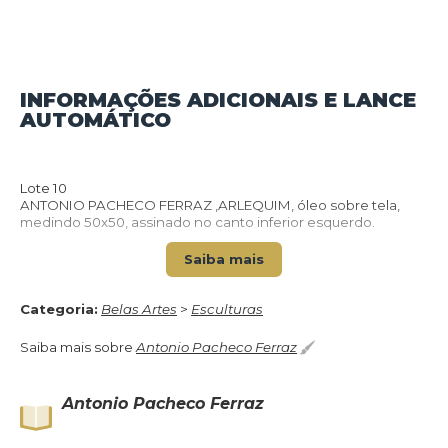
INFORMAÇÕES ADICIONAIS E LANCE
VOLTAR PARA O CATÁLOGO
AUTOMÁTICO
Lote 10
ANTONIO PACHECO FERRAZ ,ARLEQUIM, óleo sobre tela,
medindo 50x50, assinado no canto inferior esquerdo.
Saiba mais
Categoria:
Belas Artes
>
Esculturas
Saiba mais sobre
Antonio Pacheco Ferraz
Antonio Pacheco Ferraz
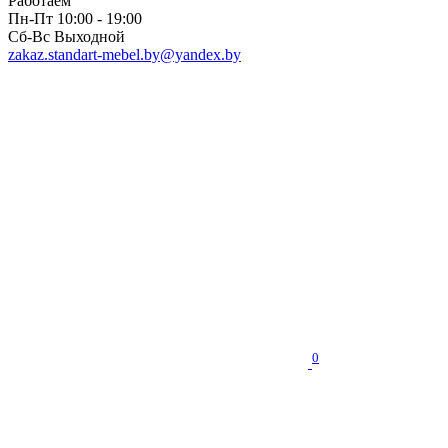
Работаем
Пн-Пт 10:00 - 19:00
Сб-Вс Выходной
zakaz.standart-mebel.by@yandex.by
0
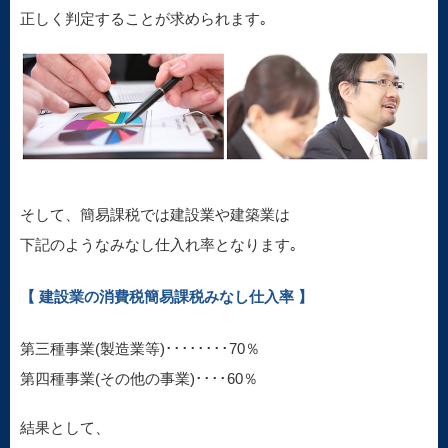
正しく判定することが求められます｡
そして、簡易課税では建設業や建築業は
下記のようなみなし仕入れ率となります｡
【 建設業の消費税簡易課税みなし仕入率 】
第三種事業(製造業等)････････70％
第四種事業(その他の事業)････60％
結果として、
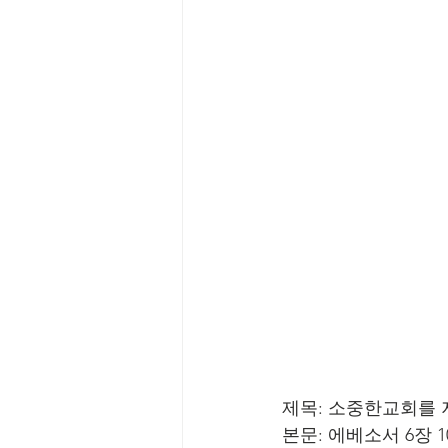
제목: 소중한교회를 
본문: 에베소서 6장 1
--
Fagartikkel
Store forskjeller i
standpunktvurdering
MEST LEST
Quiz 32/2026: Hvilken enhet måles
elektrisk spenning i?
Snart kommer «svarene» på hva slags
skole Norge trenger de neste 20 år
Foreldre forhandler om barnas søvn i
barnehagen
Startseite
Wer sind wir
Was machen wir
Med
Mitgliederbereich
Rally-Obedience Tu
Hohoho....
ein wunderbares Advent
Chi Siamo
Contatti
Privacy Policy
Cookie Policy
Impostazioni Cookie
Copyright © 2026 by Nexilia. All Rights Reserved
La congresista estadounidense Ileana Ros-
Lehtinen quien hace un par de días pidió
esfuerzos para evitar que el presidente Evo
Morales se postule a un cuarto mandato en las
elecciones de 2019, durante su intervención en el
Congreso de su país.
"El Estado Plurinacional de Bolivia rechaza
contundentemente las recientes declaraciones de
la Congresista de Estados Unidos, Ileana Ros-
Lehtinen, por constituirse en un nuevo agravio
==
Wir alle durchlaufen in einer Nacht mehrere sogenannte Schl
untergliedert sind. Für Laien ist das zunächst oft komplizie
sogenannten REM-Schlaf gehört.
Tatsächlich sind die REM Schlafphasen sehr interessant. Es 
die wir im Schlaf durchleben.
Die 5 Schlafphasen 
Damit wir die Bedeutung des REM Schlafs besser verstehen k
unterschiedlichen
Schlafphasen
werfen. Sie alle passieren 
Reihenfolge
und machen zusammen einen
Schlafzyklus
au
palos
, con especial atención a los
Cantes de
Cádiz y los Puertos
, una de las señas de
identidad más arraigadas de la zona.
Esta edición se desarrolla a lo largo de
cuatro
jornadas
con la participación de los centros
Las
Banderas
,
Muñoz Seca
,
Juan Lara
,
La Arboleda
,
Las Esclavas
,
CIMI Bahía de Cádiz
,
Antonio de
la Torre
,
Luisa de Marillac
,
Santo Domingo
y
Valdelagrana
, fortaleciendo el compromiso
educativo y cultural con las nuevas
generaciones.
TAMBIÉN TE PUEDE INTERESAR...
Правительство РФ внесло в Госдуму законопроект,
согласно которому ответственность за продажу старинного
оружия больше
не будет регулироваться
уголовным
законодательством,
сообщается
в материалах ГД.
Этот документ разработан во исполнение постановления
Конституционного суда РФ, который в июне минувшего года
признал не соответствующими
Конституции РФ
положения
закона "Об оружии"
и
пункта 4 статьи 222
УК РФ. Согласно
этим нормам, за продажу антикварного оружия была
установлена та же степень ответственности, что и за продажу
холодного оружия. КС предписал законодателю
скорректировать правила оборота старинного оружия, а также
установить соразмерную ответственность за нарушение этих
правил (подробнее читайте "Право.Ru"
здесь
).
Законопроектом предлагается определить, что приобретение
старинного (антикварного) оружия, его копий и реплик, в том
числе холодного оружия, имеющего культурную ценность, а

### Activity
"INFORMAÇÕES ADICIONAIS E LANCE" marks the first line to copy, and "Сб-Вс Выходной" marks the last. Repeat that stretch above exactly, with no pictures.

### Output of the exercise
INFORMAÇÕES ADICIONAIS E LANCE
VOLTAR PARA O CATÁLOGO
AUTOMÁTICO
Lote 10
ANTONIO PACHECO FERRAZ ,ARLEQUIM, óleo sobre tela,
medindo 50x50, assinado no canto inferior esquerdo.
Saiba mais
Categoria:
Belas Artes
>
Esculturas
Saiba mais sobre
Antonio Pacheco Ferraz
Antonio Pacheco Ferraz
Работаем
Пн-Пт 10:00 - 19:00
Сб-Вс Выходной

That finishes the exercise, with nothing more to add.